_EXERCISE GOAL:_ Which of the lines below holds the string "access"? Copy every line that does.

[Dataset entries]
===

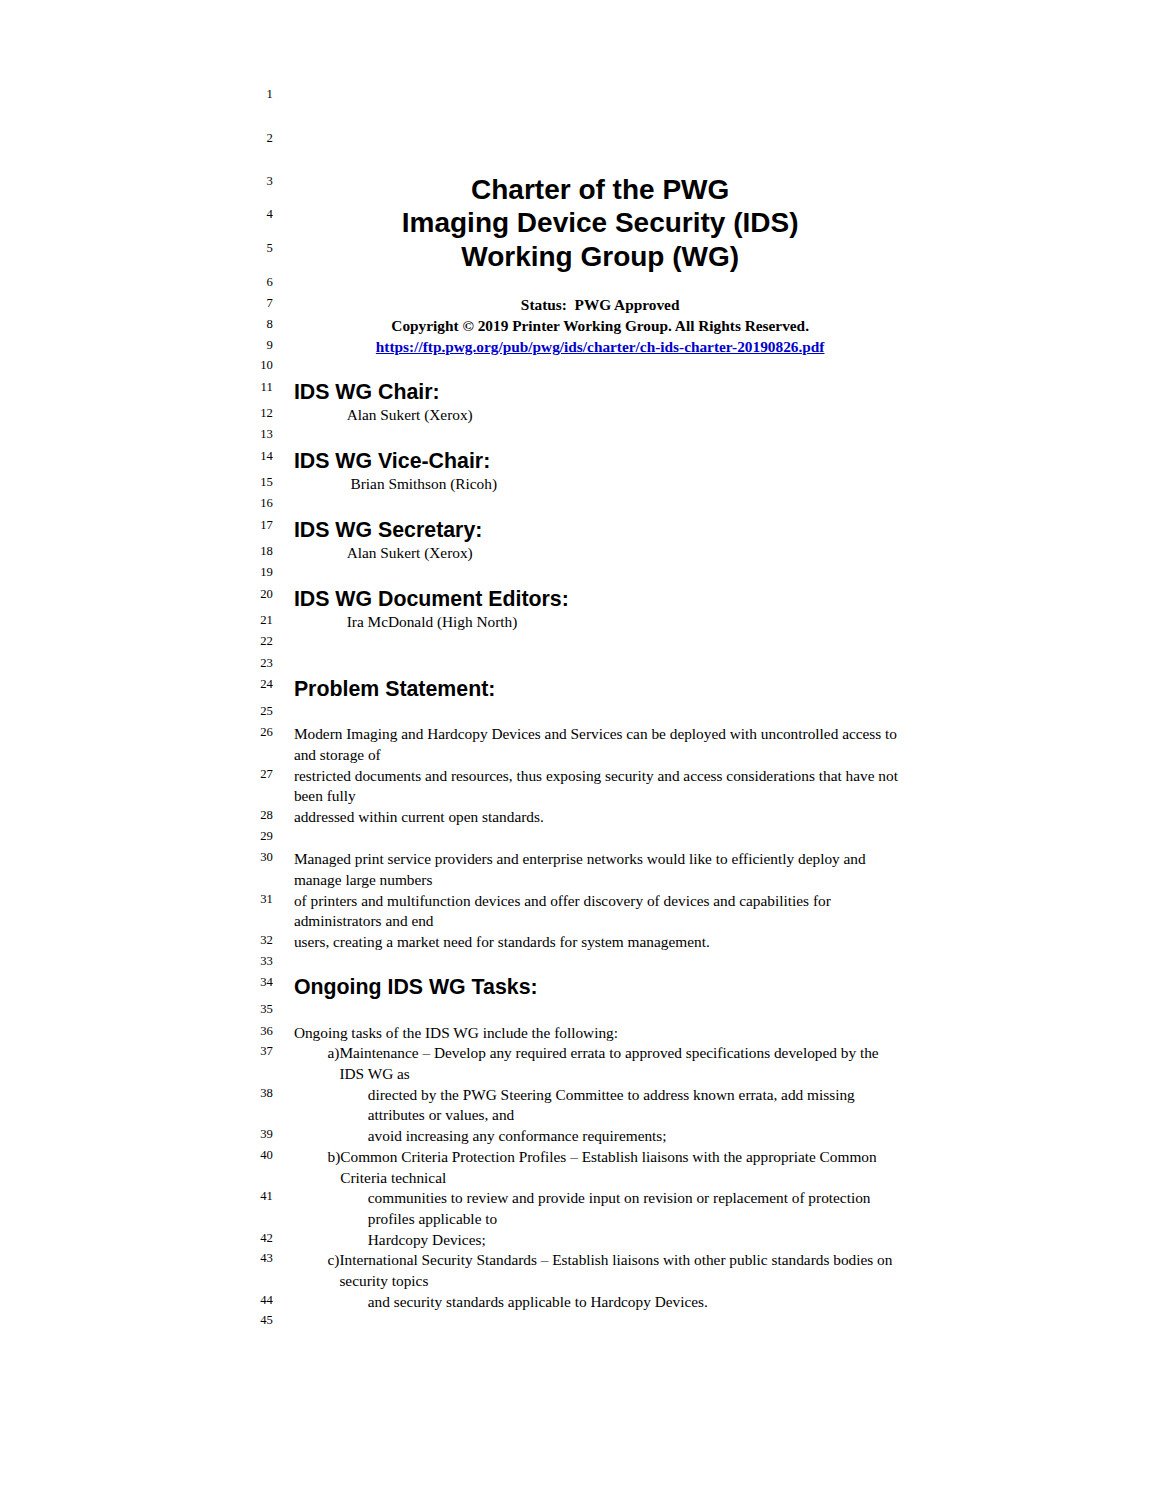1
2
3
Charter of the PWG
4
Imaging Device Security (IDS)
5
Working Group (WG)
6
7
Status: PWG Approved
8
Copyright © 2019 Printer Working Group. All Rights Reserved.
9
https://ftp.pwg.org/pub/pwg/ids/charter/ch-ids-charter-20190826.pdf
10
11
IDS WG Chair:
12
Alan Sukert (Xerox)
13
14
IDS WG Vice-Chair:
15
Brian Smithson (Ricoh)
16
17
IDS WG Secretary:
18
Alan Sukert (Xerox)
19
20
IDS WG Document Editors:
21
Ira McDonald (High North)
22
23
24
Problem Statement:
25
26
Modern Imaging and Hardcopy Devices and Services can be deployed with uncontrolled access to and storage of
27
restricted documents and resources, thus exposing security and access considerations that have not been fully
28
addressed within current open standards.
29
30
Managed print service providers and enterprise networks would like to efficiently deploy and manage large numbers
31
of printers and multifunction devices and offer discovery of devices and capabilities for administrators and end
32
users, creating a market need for standards for system management.
33
34
Ongoing IDS WG Tasks:
35
36
Ongoing tasks of the IDS WG include the following:
37
a)
Maintenance – Develop any required errata to approved specifications developed by the IDS WG as
38
directed by the PWG Steering Committee to address known errata, add missing attributes or values, and
39
avoid increasing any conformance requirements;
40
b)
Common Criteria Protection Profiles – Establish liaisons with the appropriate Common Criteria technical
41
communities to review and provide input on revision or replacement of protection profiles applicable to
42
Hardcopy Devices;
43
c)
International Security Standards – Establish liaisons with other public standards bodies on security topics
44
and security standards applicable to Hardcopy Devices.
45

===

_WRITTEN SOLUTION:_
Modern Imaging and Hardcopy Devices and Services can be deployed with uncontrolled access to and storage of
restricted documents and resources, thus exposing security and access considerations that have not been fully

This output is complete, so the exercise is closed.